My eyes widen at his admission. “Yeah?”
“Yeah, and his response? Nothing. He acted as if he didn’t hear me.”
“I’m sorry,” I say, kissing his temple. Not at all concerned because I’m now pretty sure we’re the only ones here. “Baby, you’re amazing. Not just on the field but in real life. If he can’t see that, he doesn’t deserve those parts of you.”
“I shouldn’t have said what I did about your sisters,” he whispers after a silent minute. “I didn’t mean it. I was just so angry—”
“But you had a point,” I admit through a gulp. “I absolutely let them down. I can’t take that back, and I have to live with that fact.”
I’m still ashamed of it all. Every time I look at my sisters, I’m reminded of what a failure I am.
A warm hand cups my cheek, angling my face up. Juandi rubs his thumb against my bottom lip. “We’ve both made mistakes, but the part that matters is that we’re willing to fix them together.”
“Are we okay now?” I ask, my voice cracking at the end. “I need you, Juandi. You and Bryson.”
“Yeah,” he whispers, eyes growing glassy as he drops his forehead against mine. “Everything’s going to be okay.”

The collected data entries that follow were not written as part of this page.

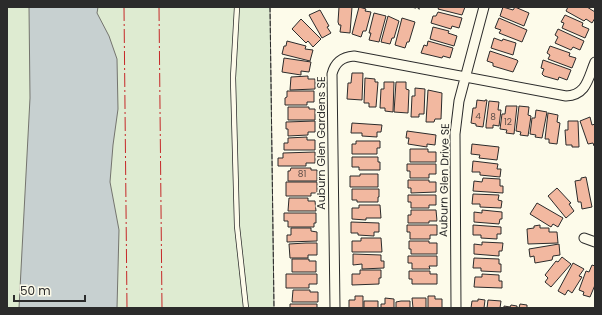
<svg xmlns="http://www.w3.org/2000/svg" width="602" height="315" viewBox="0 0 602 315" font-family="Poppins,sans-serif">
	<rect width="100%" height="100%" fill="#fdfbea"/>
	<path fill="#deebd1" stroke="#74746e" d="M7 7H270L274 308H7Z"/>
	<path fill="#c7d0d0" stroke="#74746e" d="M29 7H98L97 13 109 36 117 59 118 109 113 145 110 182 119 230 117 308H19L30 98Z"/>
	<path fill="#f2b8a0" stroke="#2b2b2b" d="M339 7H352L350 33 340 32 341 25H339L338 22Z
		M359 7 366 9 365 11 371 12 366 31H363L361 37 352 34Z
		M439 7H465L462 15 438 9Z
		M503 7 513 10 515 7 529 13 524 26 500 16Z
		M568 7H587L595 12V18L592 23 586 19 584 21 566 11Z
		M320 10 329 26 327 27 331 33 322 38 309 15Z
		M438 12 462 18 459 28 452 26 451 29 431 23 433 16H436Z
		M374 13 386 16 379 42 369 40 371 33H369Z
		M565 15 583 23 582 26 589 29 585 38 562 28 564 23 561 22Z
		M388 16 399 21 394 38H392L390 44 381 42Z
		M402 18 415 22 409 42H407L405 48 395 45Z
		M499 18 527 30 522 42 499 33 501 30 495 28Z
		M301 19 321 39 313 47 308 41 306 43 292 29Z
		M433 27 449 31 448 33 457 36 454 46 430 39Z
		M558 29 584 41 580 50 573 47 571 50 555 43 558 37 555 35Z
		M494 38 502 41 503 39 516 43 513 55 491 48Z
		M287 41 306 46 305 49 313 50 310 61 282 54 284 46H286Z
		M428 41 453 48 450 58 443 56 442 58 421 53 424 45 427 46Z
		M550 46 570 53 569 56 576 58 572 68 548 59 550 55 547 53Z
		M490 51 517 60 518 61 513 72 493 66V63L487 61Z
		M284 58 311 62 309 72 301 71V75L282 72Z
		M543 60 571 70 567 80 559 77 558 80 544 76 542 74 544 69 541 68Z
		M352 73H363L362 100 347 99 348 83H351Z
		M308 76V79H315V89L290 90 291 77Z
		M365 78 375 79V82H378L376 107H369V103H364Z
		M384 82H394L393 112 385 111V108H380L381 89H384Z
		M396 82H406V89L409 90 408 113 394 112Z
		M415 88 425 89 424 114H419V117H411L412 96H415Z
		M428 90 442 93 441 119H435L434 122H426Z
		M287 91H314V102H307V105H285V98L287 97Z
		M477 100 485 101V100H487L483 127 476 126V124L471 123 473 108H476Z
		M489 101 499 102 498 110H501L499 126 493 125V128H486V125Z
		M506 106H517L514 134 506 133 507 130 500 129 502 114H505Z
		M519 106 529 107 528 115 531 116 528 136 520 135 521 132 516 131Z
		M288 107H309V109H315V120H288Z
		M536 110 547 112 542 138 535 137 536 135 530 134 532 118H535Z
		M548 113 558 115 557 122 560 123 557 144 549 143V139H545Z
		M590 117 592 125 595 124V145L594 146 593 143 588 144 580 121Z
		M315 121V132H308V135L288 136V129H286V122Z
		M568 121H578L579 147H572V145H566L565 130H568Z
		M352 123 382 125 381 132H377V137L362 136V133H351Z
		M407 131 436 135 435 145 427 144V147L408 144 409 138H406Z
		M307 137V140H315V150H284V143H288V138Z
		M356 141H380V148H377V154H352V144H356Z
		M472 144 499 147 497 160 479 158 480 155 471 154Z
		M410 149H428V152H436V162H410Z
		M315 152V163H306V166H278V158H283V153Z
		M352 157H378V162H380V170H359V167H352Z
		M473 161 498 164 497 169H501L500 177 480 175V172H472Z
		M407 164H436V174H429V178H410V171H407Z
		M291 168H311V170H317V181H288V171H290Z
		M360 174H378V187H350V176H360Z
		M586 177 592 207 582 209 581 202H578L575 181 581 180V178Z
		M483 178 500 179V186H503V193L473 191 474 181 482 182Z
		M408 180H429V182H436V192L411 193V188H408Z
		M286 182H317V193H311V196H286Z
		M557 188 571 203 569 204 574 211 566 218 548 196Z
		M352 189H379V197H378V202H357V200H352Z
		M473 194 499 195 498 200 502 201 501 208 480 207V204H472Z
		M408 195H436V205H429V208H411V202H408Z
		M289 198H308V201H315L316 211H288Z
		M537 203 563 218 558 227 553 224 551 227 530 214Z
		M359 205H380L381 218H366V220L352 219V208H359Z
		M411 210H436L437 221H429V223H408V215H411Z
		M482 210 502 212V219H500L499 224 474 222V212L482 213Z
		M284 213H316V223H314V227H288V221H284Z
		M351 222 379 223V232H374V236L358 235V233H351Z
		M407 225H437V235H430V239H410V232H407Z
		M473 225 501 227V234H497V239L481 238V235H473Z
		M540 225V228H549V232H557L558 243 528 244 527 229 534 228V226Z
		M291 228H311V231L317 232V241L287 242V235H291Z
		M361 238H381L382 252H352V241H361Z
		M409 241H429V243H437V254H411V249H409Z
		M482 242 503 243 502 251H499V256L474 254V244L482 245Z
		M306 243H317V255H308V258H290L289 244Z
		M559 244 560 255 553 256 552 260 535 263 534 256 530 257 529 249Z
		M353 254 381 255V261H384V268L362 269V264L353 265Z
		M408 256H437V266H429L430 269H412V263H408Z
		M562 257 571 264 551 287 545 282 548 278 545 275 556 261 558 262Z
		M474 258 499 259V264H501V272L481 271V268H473Z
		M292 259H309V261H316V272H292Z
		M573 263 584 269 579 276 582 277 572 293 568 290 565 295 558 291Z
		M592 265 595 266V285L590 297 583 295 584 292 579 290 586 271 589 272Z
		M360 270H381V278H379V284L352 285V274H360Z
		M409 271H430V274H437V284H412V279H409Z
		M286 274H317V284H309V288H286Z
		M482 274 499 275V281H502V288L474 287 475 277H482Z
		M293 290H310V292H318V302H292Z
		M355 296H363V308H349V300H355Z
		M428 296H435V299H442V308H428Z
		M385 298 394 299V308H381V304H385Z
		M412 298H426V308H413Z
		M478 299 485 300 484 308H471L472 301H478Z
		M488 300 501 301 500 308H487Z
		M364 301H378V308H364Z
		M401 301H410V308H396V302Z
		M290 304H317V308H290Z
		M520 304 527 305V308H519Z
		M511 305 517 306V308H504V306L510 307Z"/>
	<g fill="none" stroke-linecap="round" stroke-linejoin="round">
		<defs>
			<path id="lane" d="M237 7 233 78 237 226 246 308"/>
			<path id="street" d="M584 238 595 242
				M335 308 332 74C335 62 342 57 354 56L566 96C587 95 588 78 595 62
				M456 308 455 134 459 101 484 7"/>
		</defs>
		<use href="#lane" stroke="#2b2b2b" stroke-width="6"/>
		<use href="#street" stroke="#2b2b2b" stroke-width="11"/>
		<use href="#lane" stroke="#fdfbea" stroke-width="4.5"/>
		<use href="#street" stroke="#fdfbea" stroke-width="9"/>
		<path stroke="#2b2b2b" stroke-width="1" stroke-dasharray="5 2" stroke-linecap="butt" d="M270 7 274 308
			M411 7 420 9"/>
		<path stroke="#c62828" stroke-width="1" stroke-dasharray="14 3 2 3" stroke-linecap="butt" d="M124 7 127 308
			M159 7 162 308"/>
	</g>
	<g text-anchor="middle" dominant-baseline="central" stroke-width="3" stroke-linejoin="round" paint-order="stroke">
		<g font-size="9" fill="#5d4e48">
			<text x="478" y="116">4</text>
			<text x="493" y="117">8</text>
			<text x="508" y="122">12</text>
			<text x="302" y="174">81</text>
		</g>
		<g font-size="11" fill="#2b2b2b" stroke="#fdfbea">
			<text transform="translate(321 143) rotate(-90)">Auburn Glen Gardens SE</text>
			<text transform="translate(444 180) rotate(-89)">Auburn Glen Drive SE</text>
		</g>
	</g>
	<rect width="602" height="315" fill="none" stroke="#2b2b2b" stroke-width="16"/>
	<path d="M14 295v6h71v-6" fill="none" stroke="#2b2b2b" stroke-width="2"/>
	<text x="20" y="295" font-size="12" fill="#2b2b2b" stroke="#fdfbea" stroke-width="3" paint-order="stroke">50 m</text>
</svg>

With those final words, I don’t hesitate to slant my lips against his. Bloody hell, it feels so fucking good. It feels like coming home after years spent wandering the desert. A fresh sip of water after a lifetime of thirst.

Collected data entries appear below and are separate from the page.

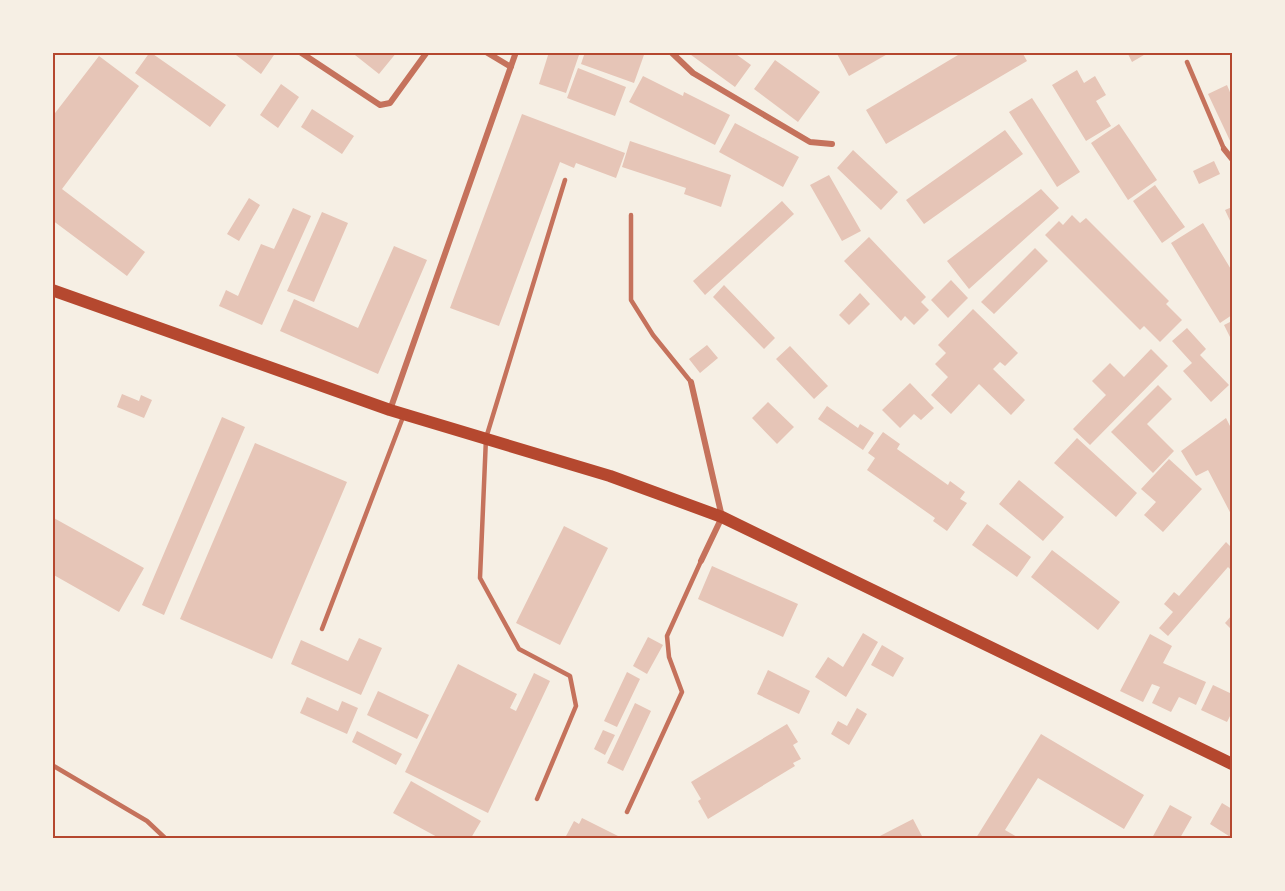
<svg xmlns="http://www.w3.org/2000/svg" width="1285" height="891" viewBox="0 0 1285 891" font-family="Ubuntu,sans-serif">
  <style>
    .building { fill: #e6c5b7 }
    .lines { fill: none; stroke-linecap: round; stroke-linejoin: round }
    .service { stroke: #c5725c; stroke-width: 4.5 }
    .minor { stroke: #c5725c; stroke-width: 6 }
    .secondary { stroke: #b5482f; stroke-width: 12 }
    .neatline { fill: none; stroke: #b5482f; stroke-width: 2 }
  </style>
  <rect width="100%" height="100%" fill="#f6efe4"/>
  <!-- building -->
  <path class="building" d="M150,52L226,105L210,127L135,73Z
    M232,52H276L261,74Z
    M357,52H397L379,74L355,55Z
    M549,52H580L566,93L539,84Z
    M585,52H645L634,83L581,64Z
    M687,52H733L751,65L735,87Z
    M836,52H891L849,76Z
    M963,52H1022L1027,61L886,144L866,110Z
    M1127,52H1149L1132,62Z
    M99,56L139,86L62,189L145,252L127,276L52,220V117Z
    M775,60L820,92L798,122L754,89Z
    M578,68L626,87L615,116L567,98Z
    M1077,70L1084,83L1095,76L1106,95L1096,101L1111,126L1086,141L1052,85Z
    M643,76L683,96L684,92L730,115L715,145L629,102Z
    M281,84L299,97L278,128L260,115Z
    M1227,85L1232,97V145L1208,94Z
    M1032,98L1080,172L1057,187L1009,112Z
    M312,109L354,136L342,154L301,127Z
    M522,114L625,153L616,178L576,163L574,168L560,162L499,326L450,308Z
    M735,123L799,157L783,187L719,152Z
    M1119,124L1157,180L1128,200L1091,143Z
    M1005,130L1023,154L924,224L906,200Z
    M630,141L731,175L721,207L684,194L686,188L622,167Z
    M853,150L898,192L881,210L837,168Z
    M1214,161L1220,174L1199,184L1193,171Z
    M829,175L861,231L842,241L810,185Z
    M1155,185L1185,227L1162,243L1133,201Z
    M1041,189L1059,208L969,289L947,261Z
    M249,198L260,205L239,241L227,234Z
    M782,201L794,214L705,295L693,281Z
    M1232,207V225L1225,210Z
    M293,208L311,216L262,325L219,306L226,290L238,296L261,244L274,249Z
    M322,212L348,223L314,302L287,291Z
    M1072,215L1080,223L1086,218L1169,301L1166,304L1182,320L1160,342L1144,326L1140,330L1045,235L1059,221L1063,225Z
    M1203,223L1232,271V315L1220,323L1171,243Z
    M869,237L926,297L921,302L929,310L914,325L905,316L901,321L844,261Z
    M394,246L427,260L378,374L280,331L294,299L358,328Z
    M1035,248L1048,261L994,314L981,302Z
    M951,280L968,298L948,318L931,300Z
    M724,285L775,338L764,349L713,297Z
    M860,293L870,304L849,325L839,315Z
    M973,309L1018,353L1005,366L1000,362L993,369L1025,400L1011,415L979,384L951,414L931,395L948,377L935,364L946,353L938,345Z
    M1232,321V341L1224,325Z
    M1187,328L1206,349L1200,355L1229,385L1211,402L1183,371L1192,363L1172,341Z
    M707,345L718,358L700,373L689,359Z
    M790,346L828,386L814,399L776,359Z
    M1151,349L1168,366L1090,445L1073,429L1106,395L1092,381L1110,363L1124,377Z
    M910,383L934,408L921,420L914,414L900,428L882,410Z
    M1158,385L1172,399L1147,424L1174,451L1153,473L1111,432Z
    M122,394L139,401L141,395L152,400L144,418L117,407Z
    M768,402L794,427L777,444L752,418Z
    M827,406L858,428L860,424L874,433L863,450L818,419Z
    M222,417L245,427L164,615L142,605Z
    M1226,418L1232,430V516L1208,470L1196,476L1181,451Z
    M883,432L900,444L897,449L948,485L950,481L965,492L960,499L967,503L947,531L933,521L935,518L867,470L875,458L868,453Z
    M1077,438L1137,493L1116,517L1054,463Z
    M255,443L347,482L272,659L180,619Z
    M1169,459L1202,489L1163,532L1144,515L1156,502L1141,489Z
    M1019,480L1064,517L1043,541L999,504Z
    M52,517L144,568L119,612L52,574Z
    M987,524L1031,557L1017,577L972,545Z
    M564,526L608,548L560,645L516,623Z
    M1226,542L1232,548V571L1228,567L1168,636L1159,628L1173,612L1164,604L1174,592L1179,596Z
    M1052,550L1120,602L1098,630L1031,577Z
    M712,566L798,604L783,637L698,599Z
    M1232,615V630L1225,623Z
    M863,633L878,642L846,697L815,677L828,657L843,667Z
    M1150,634L1172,646L1163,663L1206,682L1196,705L1179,697L1171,712L1152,703L1160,687L1152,684L1143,702L1120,691Z
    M648,637L663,645L647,674L633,666Z
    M359,638L382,648L361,695L291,664L301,640L348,661Z
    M882,645L904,658L893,677L871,665Z
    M458,664L517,694L510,708L516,711L534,673L550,681L488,813L405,772Z
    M768,670L810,691L799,714L757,694Z
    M627,672L640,679L617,727L604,721Z
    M1213,685L1232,694V712L1227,722L1201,710Z
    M378,691L429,715L417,739L367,715Z
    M307,697L338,711L342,701L358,708L347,734L300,713Z
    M635,703L651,711L623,771L607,763Z
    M857,708L867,714L849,745L831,734L838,721L847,726Z
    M787,724L798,742L793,745L801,759L793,763L795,766L708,819L698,801L701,799L691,782Z
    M603,730L615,735L605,755L594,749Z
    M357,731L402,754L396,765L352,742Z
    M1041,734L1144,795L1124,829L1038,778L1005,830L1019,838H976Z
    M411,781L481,821L471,838H439L393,813Z
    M1222,803L1232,809V838L1210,824Z
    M1170,805L1192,817L1180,838H1152Z
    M582,818L622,838H565L574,821L579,824Z
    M913,819L923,838H876Z"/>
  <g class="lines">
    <!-- service -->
    <path class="service" d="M899,52H902
      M1187,62L1224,149
      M631,215V300L653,335L691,382
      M322,629L403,417
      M52,765L147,821L165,838
      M537,799L576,706L570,676L519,649L480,578L486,438L565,180
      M627,812L682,692L669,657L667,636L701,561"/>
    <!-- minor -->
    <path class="minor" d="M300,52L380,105L390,103L427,52
      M486,52L511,67
      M671,52L693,73L810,142L832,144
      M1224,149L1232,159
      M691,382L722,517L701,561
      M390,410L516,52"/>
    <!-- secondary -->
    <path class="secondary" d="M52,290L390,410L610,476L722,517L1232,764"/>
  </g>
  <!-- border -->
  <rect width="1285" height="891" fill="none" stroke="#f6efe4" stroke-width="108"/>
  <rect x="54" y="54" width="1177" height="783" class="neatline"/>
</svg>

Not just because it’s him but because of what our reconciliation means.
I have them both back.
“I want you,” he mumbles against my mouth, dragging my jersey up until he reveals my chest. “I can’t wait.”

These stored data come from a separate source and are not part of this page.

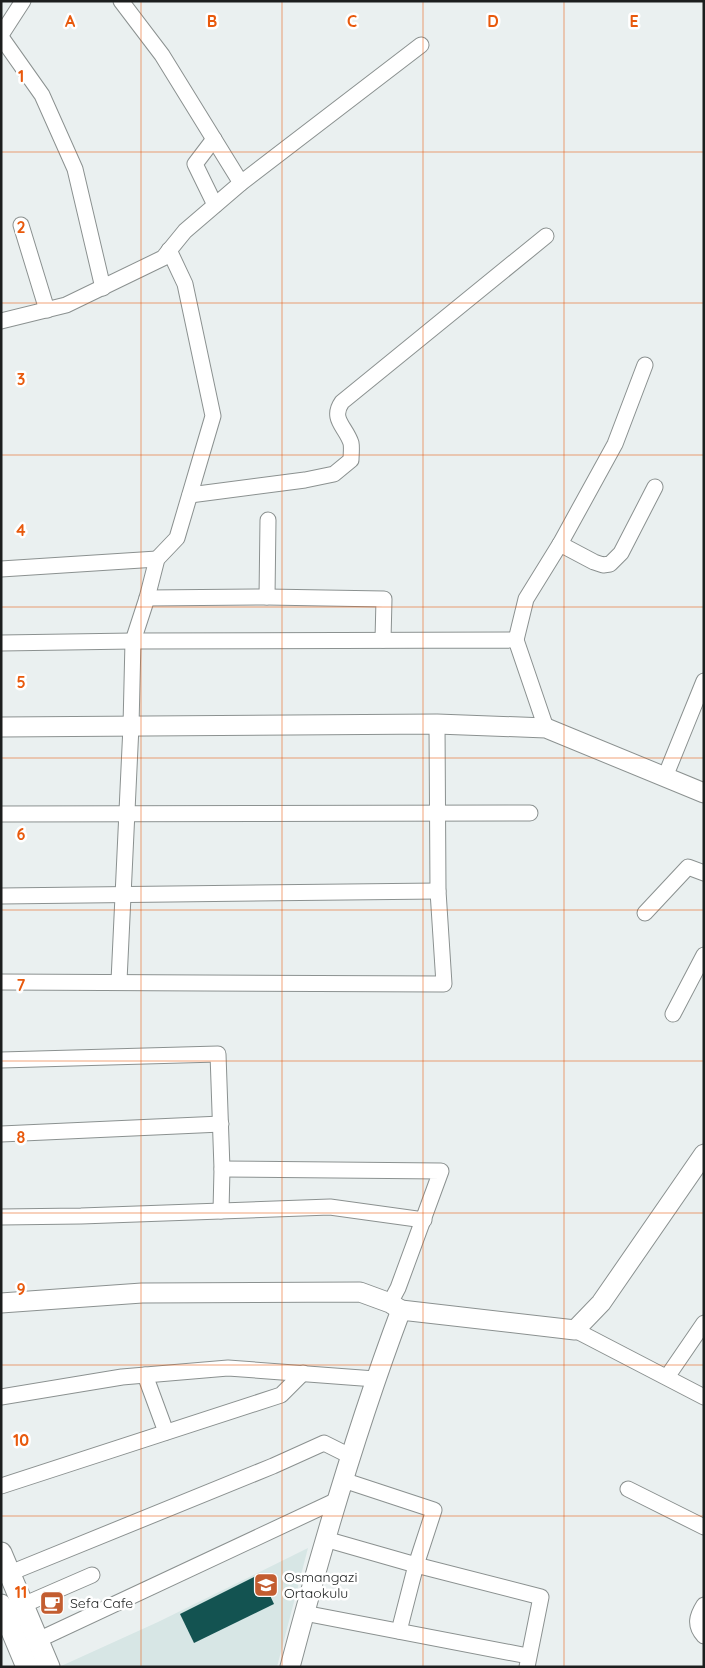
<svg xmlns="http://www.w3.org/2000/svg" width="705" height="1668" font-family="Quicksand,sans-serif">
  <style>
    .built { fill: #d7e6e5 }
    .building { fill: #135351 }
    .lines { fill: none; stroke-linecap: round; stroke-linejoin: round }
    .minor-casing { stroke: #8b9190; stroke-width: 17 }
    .tertiary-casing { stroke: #8b9190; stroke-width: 21 }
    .secondary-casing { stroke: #8b9190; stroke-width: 23 }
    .minor { stroke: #fff; stroke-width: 15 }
    .tertiary { stroke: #fff; stroke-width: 19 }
    .secondary { stroke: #fff; stroke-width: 21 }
    .grid { fill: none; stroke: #e8590c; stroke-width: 1; stroke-opacity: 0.55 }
    .labels { text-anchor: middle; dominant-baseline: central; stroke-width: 5; stroke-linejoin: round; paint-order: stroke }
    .poi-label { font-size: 14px; fill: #1c1e1e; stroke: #fff; text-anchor: start }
    .grid-label { font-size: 16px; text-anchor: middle; font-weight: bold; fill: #e8590c; stroke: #fff; stroke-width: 5; stroke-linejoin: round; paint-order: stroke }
  </style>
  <rect width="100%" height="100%" fill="#eaf0f0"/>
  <!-- built -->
  <path class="built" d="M308,1548L277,1667H59L158,1622Z"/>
  <!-- building -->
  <path class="building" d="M260,1574L274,1604L194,1643L180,1614Z"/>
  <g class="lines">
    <defs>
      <g id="minor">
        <path d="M121,1L162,55L241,183"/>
        <path d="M1,35L23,1"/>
        <path d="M1,37L42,95L75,169L103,288"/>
        <path d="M214,139L195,164L215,205"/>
        <path d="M21,225L47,310"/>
        <path d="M1,321L66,305L163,258L185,231L241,183L421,45"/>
        <path d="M190,495L305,480L334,474L351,460C351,455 352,448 351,443C346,427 330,419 342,402L546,236"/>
        <path d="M560,544L594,562L603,565L610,564L621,553L655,487"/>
        <path d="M1,569L157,559"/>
        <path d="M267,597L268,520"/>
        <path d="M147,598L267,597L384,599L383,640"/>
        <path d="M516,640L526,599L560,544L615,444L645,365"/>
        <path d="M1,643L133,641L516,640L546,728"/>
        <path d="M665,777L704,681"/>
        <path d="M1,814L530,813"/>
        <path d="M1,896L438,891"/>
        <path d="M645,913L688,867L704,873"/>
        <path d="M119,981L131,726L133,641L147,598L157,559L177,538L213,416L185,284L169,250"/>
        <path d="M1,982L444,984L438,891L437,724"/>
        <path d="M673,1014L704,955"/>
        <path d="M1,1060L218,1054L222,1169L221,1211"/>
        <path d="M1,1134L221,1124"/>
        <path d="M222,1169L441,1171L398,1288L390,1303"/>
        <path d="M1,1217L81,1216L330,1207L424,1220"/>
        <path d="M575,1330L704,1397"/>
        <path d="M145,1375L166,1432"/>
        <path d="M667,1377L704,1323"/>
        <path d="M1,1397L122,1377L228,1368L375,1379"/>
        <path d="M343,1480L434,1510L416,1565L399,1631"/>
        <path d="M1,1486L281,1395L303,1373"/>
        <path d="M628,1489L704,1527"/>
        <path d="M325,1539L416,1565L541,1597L527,1667"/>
        <path d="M10,1573L273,1466L324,1443L350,1456"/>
        <path d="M23,1605L92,1575"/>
        <path d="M704,1605C697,1616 694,1625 704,1636"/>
        <path d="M304,1613L528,1656"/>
        <path d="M38,1640L337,1500"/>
      </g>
      <g id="tertiary">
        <path d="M1,727L437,724L546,728L704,793"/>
        <path d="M1,1303L142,1293L360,1292L390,1303L401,1310"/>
        <path d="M290,1667C322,1546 357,1427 401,1310L575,1330L601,1303L704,1154"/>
      </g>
      <g id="secondary">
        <path d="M1,1553L49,1667"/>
        <path d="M1,1605L27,1667"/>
      </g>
    </defs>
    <!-- minor casing -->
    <use href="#minor" class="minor-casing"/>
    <!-- tertiary casing -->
    <use href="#tertiary" class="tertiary-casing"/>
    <!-- secondary casing -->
    <use href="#secondary" class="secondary-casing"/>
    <!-- minor -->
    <use href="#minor" class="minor"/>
    <!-- tertiary -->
    <use href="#tertiary" class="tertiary"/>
    <!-- secondary -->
    <use href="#secondary" class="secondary"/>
  </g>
  <!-- grid -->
  <path class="grid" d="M141,1V1667M282,1V1667M423,1V1667M564,1V1667M1,152H704M1,303H704M1,455H704M1,607H704M1,758H704M1,910H704M1,1061H704M1,1213H704M1,1365H704M1,1516H704"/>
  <!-- icons -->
  <defs>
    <symbol id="school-square" viewBox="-11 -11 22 22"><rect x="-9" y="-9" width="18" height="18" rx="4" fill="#c35d30" stroke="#fff"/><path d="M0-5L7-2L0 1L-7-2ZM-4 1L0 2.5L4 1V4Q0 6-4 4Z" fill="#fff"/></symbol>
    <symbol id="cafe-square" viewBox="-11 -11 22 22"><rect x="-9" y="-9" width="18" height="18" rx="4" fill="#c35d30" stroke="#fff"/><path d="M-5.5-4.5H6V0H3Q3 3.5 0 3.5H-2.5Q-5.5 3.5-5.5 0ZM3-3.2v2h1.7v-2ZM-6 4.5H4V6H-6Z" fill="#fff"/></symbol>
  </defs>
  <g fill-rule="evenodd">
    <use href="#school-square" x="252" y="1571" width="28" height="28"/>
    <use href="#cafe-square" x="38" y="1589" width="28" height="28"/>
  </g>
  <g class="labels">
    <!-- poi labels -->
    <g class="poi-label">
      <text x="284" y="1577">Osmangazi<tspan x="284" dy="16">Ortaokulu</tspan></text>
      <text x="70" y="1603">Sefa Cafe</text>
    </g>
  </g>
  <g class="grid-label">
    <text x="70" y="27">A</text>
    <text x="212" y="27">B</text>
    <text x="352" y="27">C</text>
    <text x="493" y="27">D</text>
    <text x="634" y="27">E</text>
    <text x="21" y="82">1</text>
    <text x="21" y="233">2</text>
    <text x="21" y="385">3</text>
    <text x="21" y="536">4</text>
    <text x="21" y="688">5</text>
    <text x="21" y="840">6</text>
    <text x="21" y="991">7</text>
    <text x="21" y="1143">8</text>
    <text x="21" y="1295">9</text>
    <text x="21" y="1446">10</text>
    <text x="21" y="1598">11</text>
  </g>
  <!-- border -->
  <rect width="705" height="1668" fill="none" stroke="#1c1e1e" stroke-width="5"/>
</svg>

“Makeup sex?” I question with a throaty chuckle. “Here?”
“Don’t lie and say you’ve never pictured it,” he says through a smirk, skating his hands down my chest until he palms my cock. “You’re so big, mi vida. I want to feel you stretching me open.”
I lose all sense of reason. Spinning him around, I slam him against the locker and yank down his shorts, exposing that gloriously muscular ass. “I’m going to eat this arse first, baby. It’s been ages since I’ve had a taste.”
Going into this whole experience, I’d never imagined that rimming would be my absolute favorite thing to do. Out of everything, eating Bryson and Juandi’s arse turns me on the most.
I fall to my knees and shove my face in between his cheeks, humming as I skate my hands up and down his thighs. Spreading him open, I admire that puckered hole. So fucking perfect, especially now that I know what it feels like to be buried inside him.
I don’t take my time, and I don’t go in gently. I latch my lips around my hole and suck, making him writhe and push back against my face. While I love giving up control to Juandi—being his slut—I also love the fact that when I’m on my knees here, I run the show.
“Yes,” Juandi groans, his thighs shaking with the intensity of my assault. “Fuck your tongue into me.”